Please join us on Wednesday, November 27, from 1:00 PM–3:45 PM for the “IMPR 6030: Research Methods Symposium,” with Simon Flint, Mark Leroy, and Georgia Simms.
This event will take place in person at MacKinnon Building, Room 203 at the University of Guelph. Light snacks and beverages will be provided. The Symposium is free and open to everybody!
The University of Guelph’s newest IMPR cohort—Georgia Simms, Mark Leroy, and Simon Flint—have been hard at work this semester thinking and writing their way through their research topics, questions, and methodological frameworks. A significant part of research, especially in its early stages, is to come together to listen, share ideas, locate convergences, offer critique, and grow together as a supportive scholarly community.
Each week this semester we have been engaged in such activities. Now, we are pleased to invite the wider research community to join us for a few hours as the three present their work. Presentations will be twenty minutes with an additional ten to fifteen minutes allotted for Q&A.
Following is a list of presentation titles:
Feel free to reach out to their instructors, jashen and Lauren, if you have any questions: [email protected] , [email protected].
Simon Flint, originally from Calgary, Alberta, has received both a Bachelor of Fine Arts in Performance Production and Design, and a Master of Arts in Fashion from Toronto Metropolitan University. Simon is a practicing textile artist and designer; whose work explore craft, experimental design, and sustainable practices interwoven with queer and feminist theory. Throughout his career he has worked in an assortment of roles within theatre, both as a designer and a technician, as well as in academic institutions as a teaching assistant, costume coordinator and social media specialist. Presently, On top of his Ph.D. studies Simon is the Program Costume Coordinator for School of English and Theatre Studies at the University of Guelph.
Guided by attunement and awe for the beauty of the human condition, Mark LeRoy, in artistic and collectivistic collaboration, attempts to allow space and time for the unimagined, unthought, and unspoken in the hope that we may become witnesses to stories no longer lost in time or veiled by shame but voiced by aesthetic compassion and grace.
As a PhD student exploring how Bildungsroman memoirs—coming-of-age stories of initiated personhood—may help free the grasp of intergenerational trauma, Mark’s yearning for our culture is that we may find the courage to lay down our certainty for wonder as we are reformed into ourselves by that of which we have been entrusted and freed to give of ourselves for a time we will not live to see.

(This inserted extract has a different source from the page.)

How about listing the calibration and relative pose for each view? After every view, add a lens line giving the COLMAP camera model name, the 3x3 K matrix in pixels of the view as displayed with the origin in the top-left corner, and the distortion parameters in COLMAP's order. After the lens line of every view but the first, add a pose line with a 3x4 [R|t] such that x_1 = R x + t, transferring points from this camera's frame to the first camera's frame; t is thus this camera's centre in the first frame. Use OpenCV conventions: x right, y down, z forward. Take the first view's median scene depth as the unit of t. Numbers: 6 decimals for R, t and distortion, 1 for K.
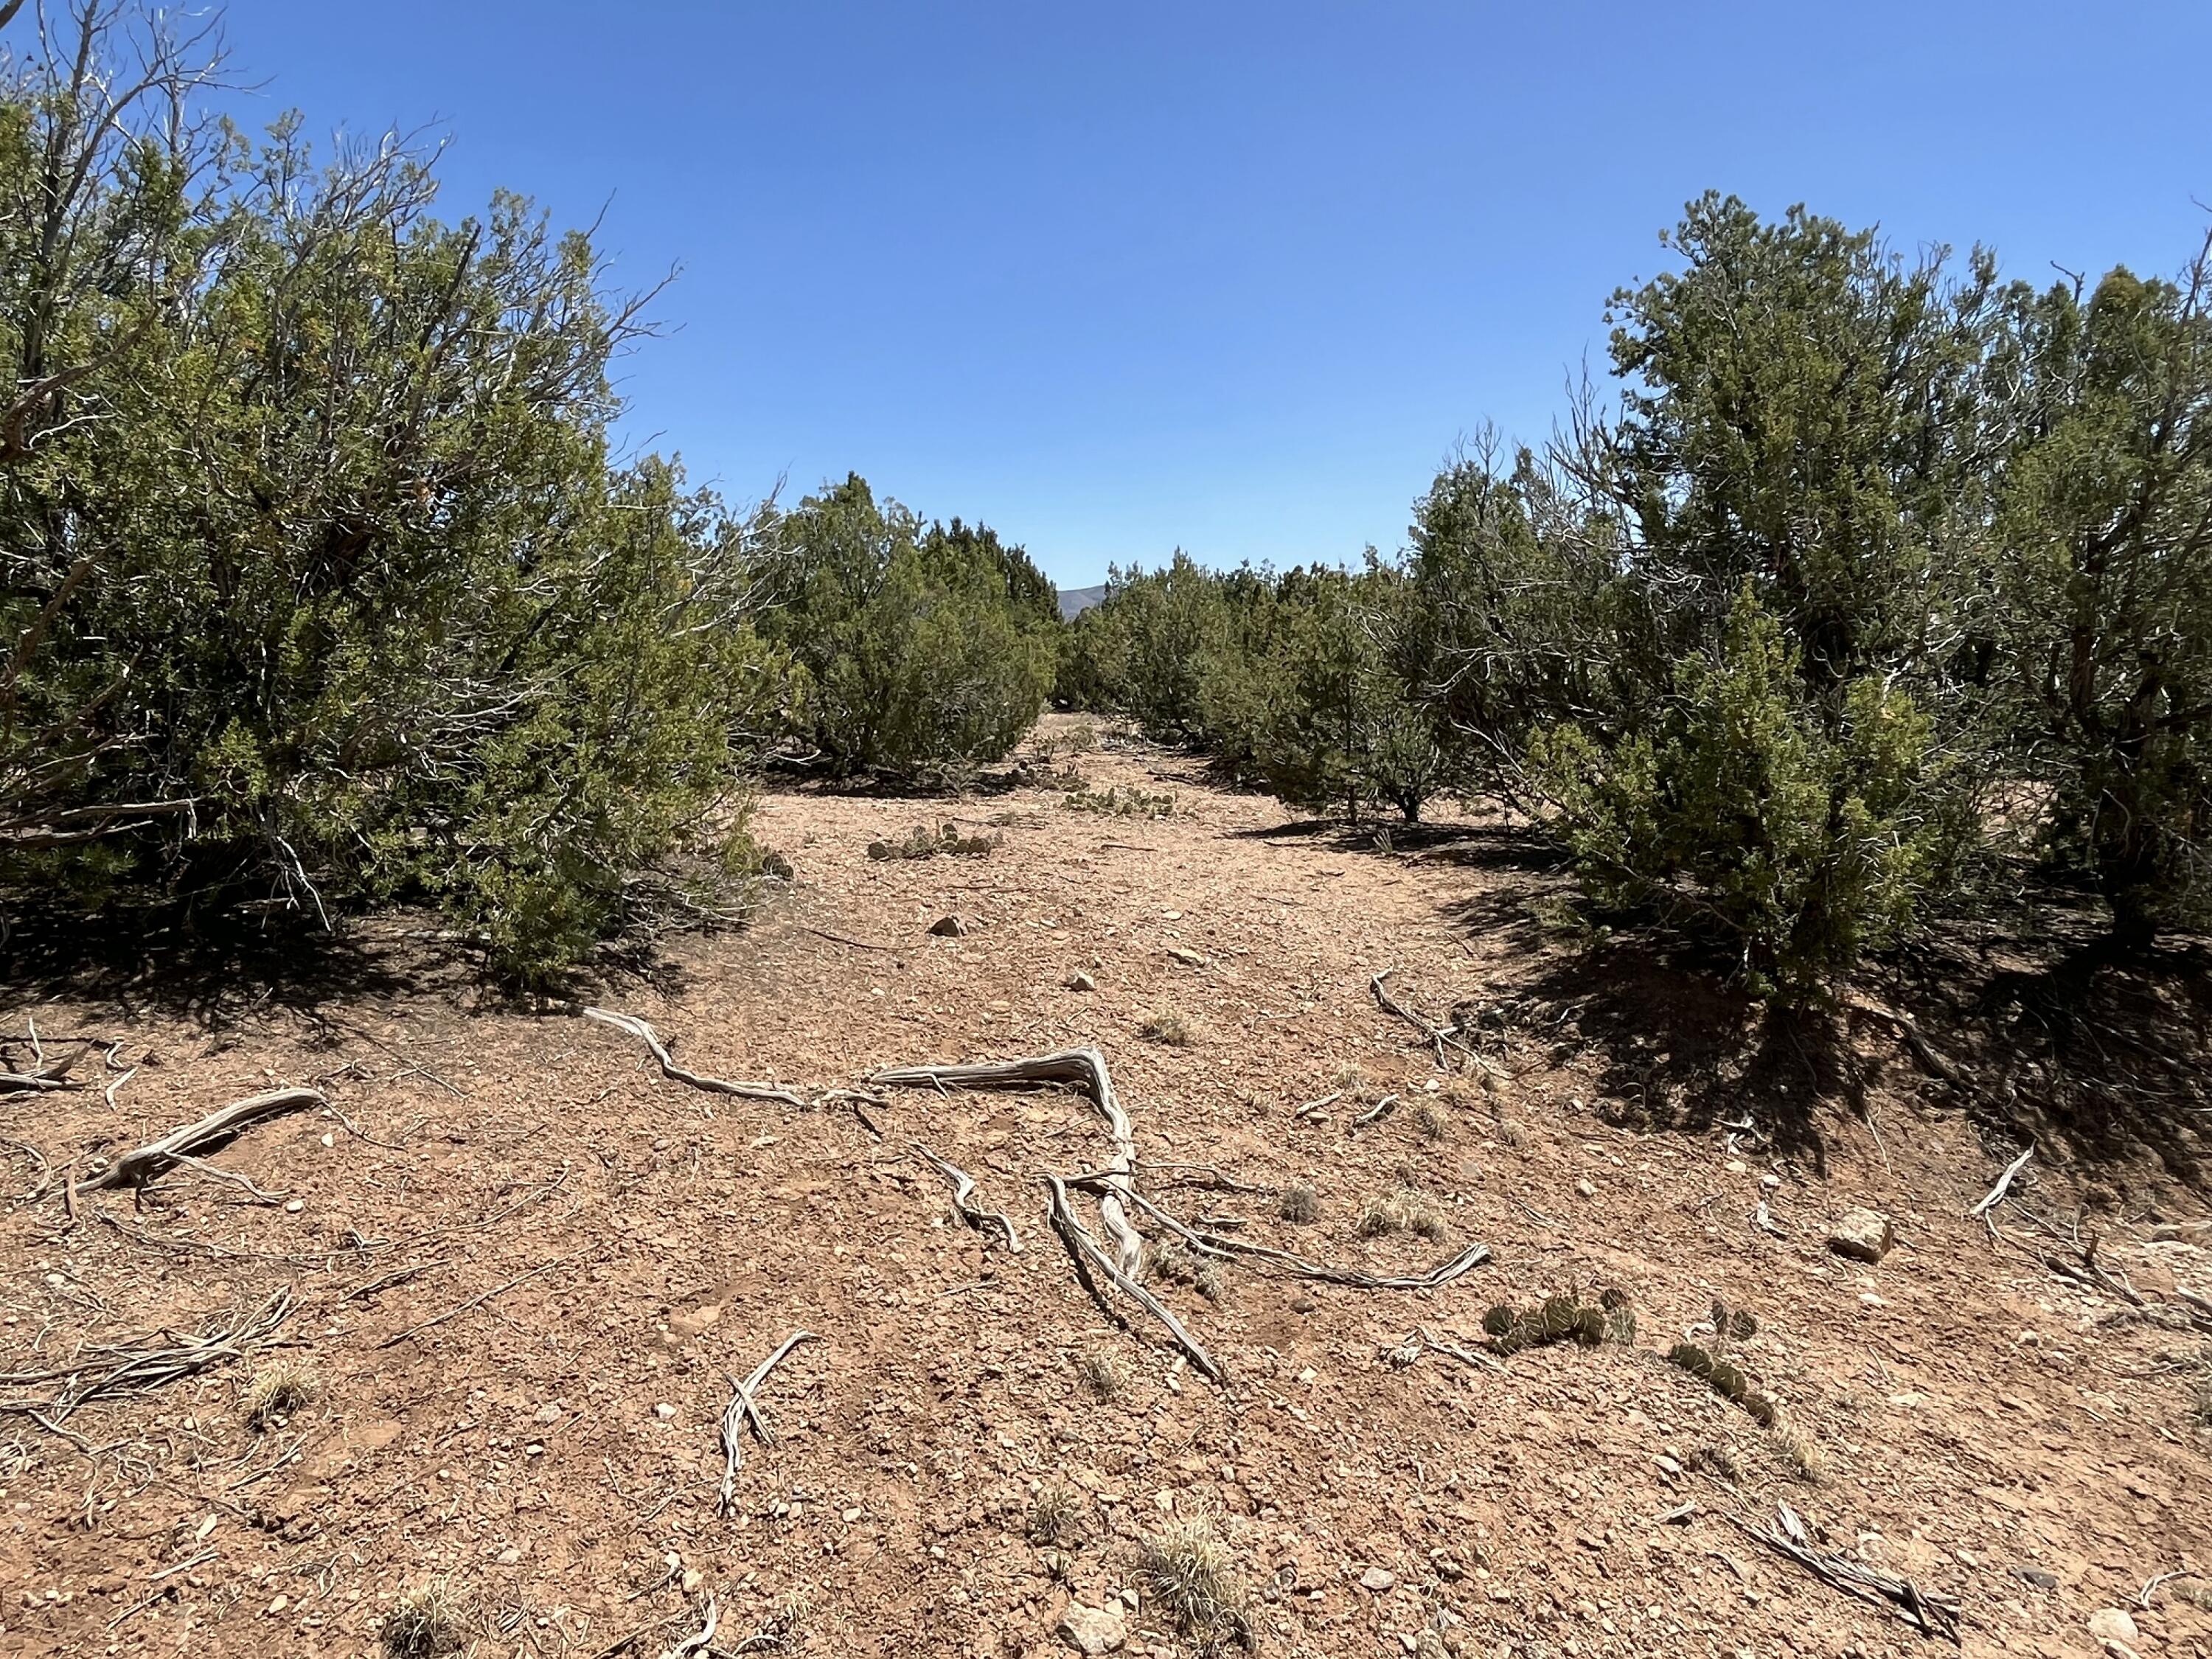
lens RADIAL K [[1337.6, 0, 1109.4], [0, 1337.6, 810.5], [0, 0, 1]] dist [-0.003754, -0.000824]
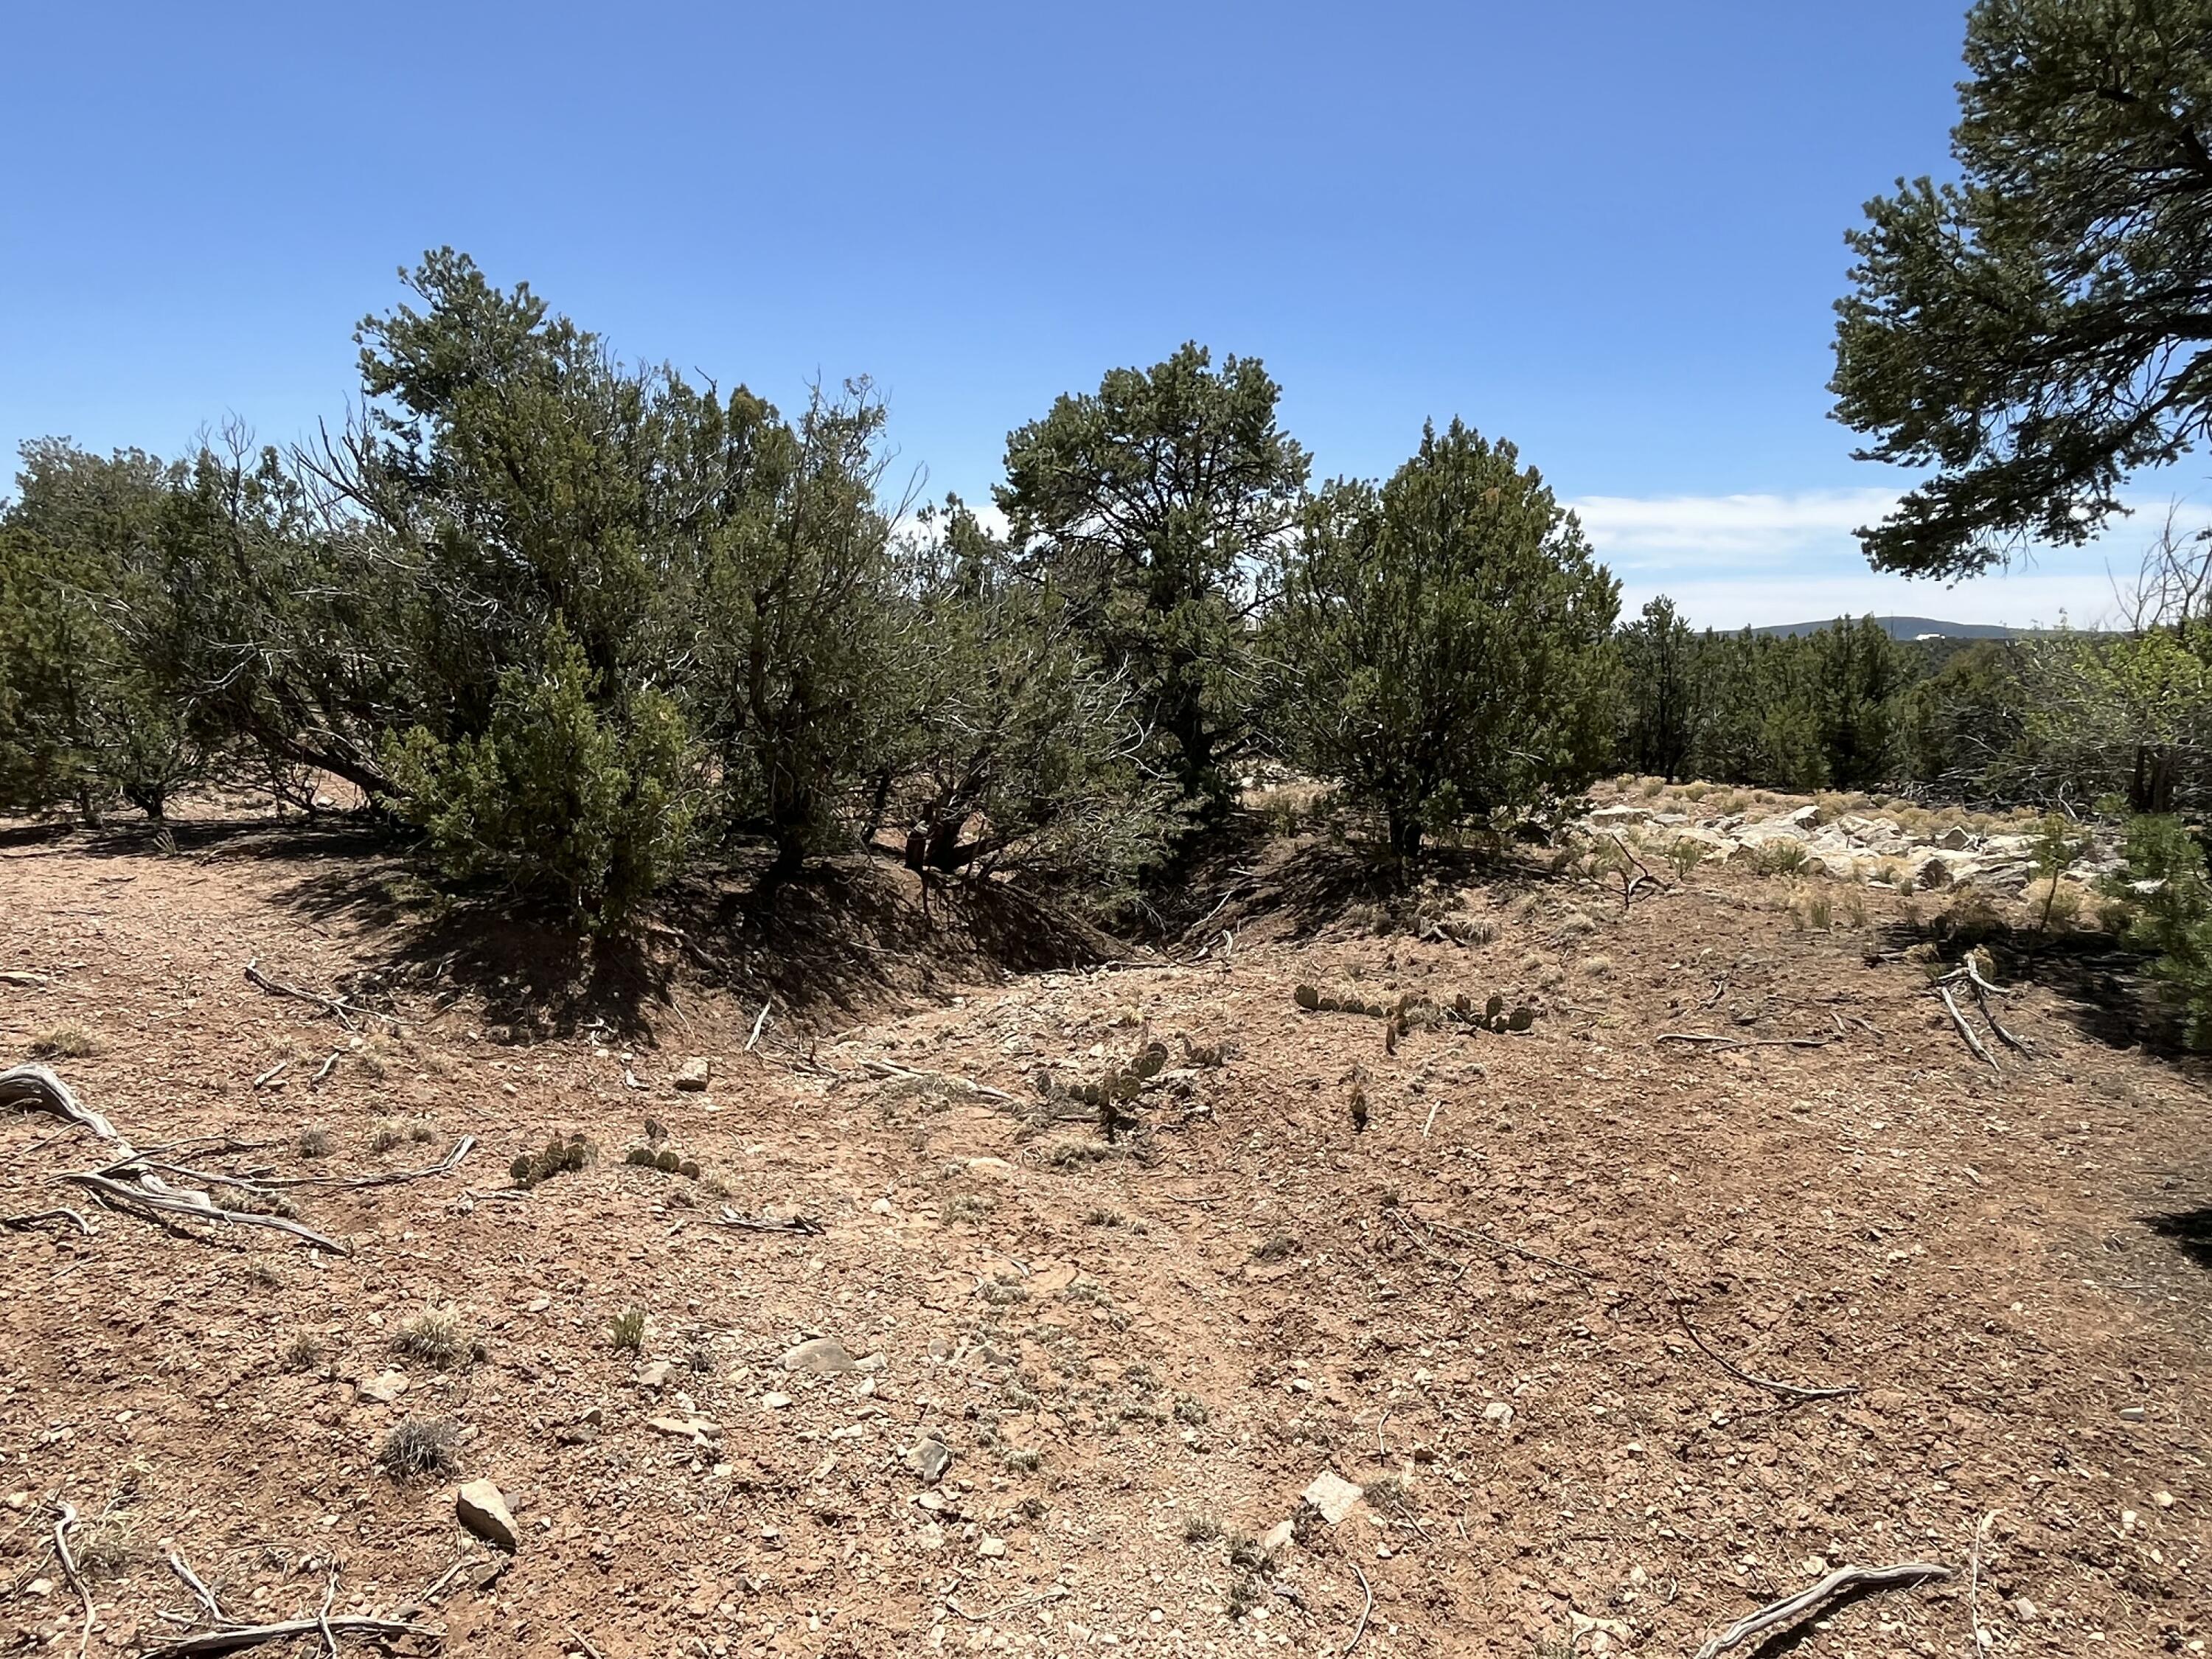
lens RADIAL K [[1337.6, 0, 1105.8], [0, 1337.6, 828.9], [0, 0, 1]] dist [-0.003754, -0.000824]
pose [[0.590768, -0.078103, 0.803053, -0.261361], [0.051809, 0.996922, 0.058844, -0.012343], [-0.805177, 0.006842, 0.592996, -0.190448]]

Georgia Simms is a performing artist, educator and facilitator. Her dance performance career spanning 25 years, both as an apprentice and company member with Dancetheatre David Earle and as a freelance artist, has taken her to stages in different parts of Canada, France and South Korea.
Since 2005, she has hosted technique classes for adults that honour the lineage of modern dance offered to her by David Earle (co-founder of Toronto Dance Theatre in 1968), with strong ties to the work of Martha Graham, José Limón and other leaders of American Modern Dance (1930-1960).
Sensing the edges of a ritualized technical practice, both for herself and her community of students, she began an investigation of improvisation in 2006 as part of a Guelph-based collective, Fall on your Feet, with Janet Johnson, Catrina von Radecki, Lynette Segal, Tanya Williams and Kelly Steadman. Finding ongoing astonishment and discovery in this realm, she established a class in dancetheatre improvisation in 2014 with musician Adam Bowman which continues to grow. The group explores an ever-evolving syllabus of tasks and parameters that provoke a generous investigation of the responsibilities and consequences of individual and collective choice-making.
She remains grateful for the opportunity to have been an artist-in-residence with Guelph Dance in 2020-2021 and for ongoing involvement as a guest choreographer and teacher with the Guelph Youth Dance Training Program.
Alongside her dance career have been academic pursuits including a Bachelor’s Degree in International Development and Environmental Studies, a Master’s Degree in Geography with an emphasis on environmental governance, and an integration of her worlds through arts-based community engagement through various projects. A long time member of the University of Guelph professional community, she has worked as a practitioner-in-residence with Community Engaged Scholarship Institute, a facilitator with ReVision: The Centre for Art and Social Justice, a workshop leader with the International Institute for Critical Studies in Improvisation, and a Sessional Instructor with the former First Year Seminar Program.
Georgia also weaves movement and improvisation into methodology, program design, evaluation and group facilitation as an invited consultant and workshop leader for regional arts organizations and universities, most recently with Art Not Shame, Guelph Youth Music Centre, Elora Centre for the Arts, and McMaster University.
She lives in Guelph, Ontario, with her husband, Adam, and their six-year old daughter.